Beyond the biases discussed above, the model has various advantages. For instance the model is relatively easy, and it can be evaluated with a relatively small numerical cost. Even though deviations between the experiment and the model prediction are expected, the model can be used for a more general, qualitative comparison. For example, as discussed in Section 3, electrolytes can be studied within a variation of the pH value. Additionally, the software can be used to compare electrolyte mixtures wherein the ratio of $m_L$ to $m_M$ is varied. Additionally, the model can be used to determine possible substitutes for toxic ligands. The last point is of considerable importance in designing, for example, REACH-compliant electrolytes. In those cases, the model will be sufficient.

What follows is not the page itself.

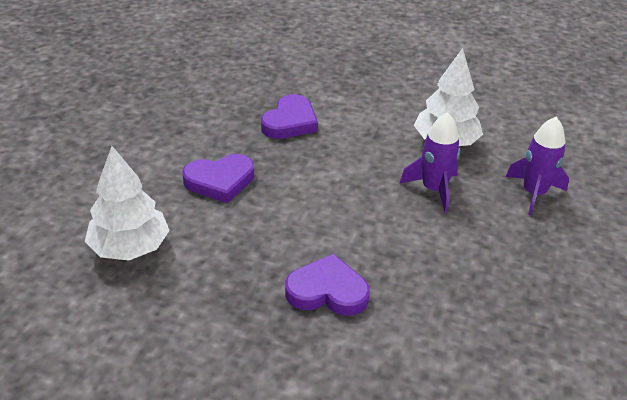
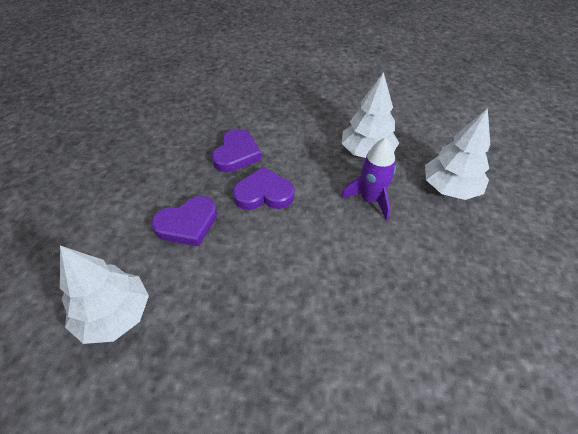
camera: 10 degrees left, 10 degrees up
(327, 291) = (308, 326): purple heart -> purple heart (264, 193)
(534, 193) = (450, 188): purple rocket -> white tree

In summary, a model was introduced, which, on the one hand, is highly biased, and has, on the other great value in the comparative development of electrolytes. For the formulation of a quantitative, more precise model, more research is needed. The simplest approach to defining such a model is to extend the model to a geometrically and specifically known setup, such as the description of the complete cell, only considering the distance from anode and cathode as the important geometrical feature. This geometrical adjustment needs the inclusion of migration and further reactions assumed to be not in thermodynamic equilibrium.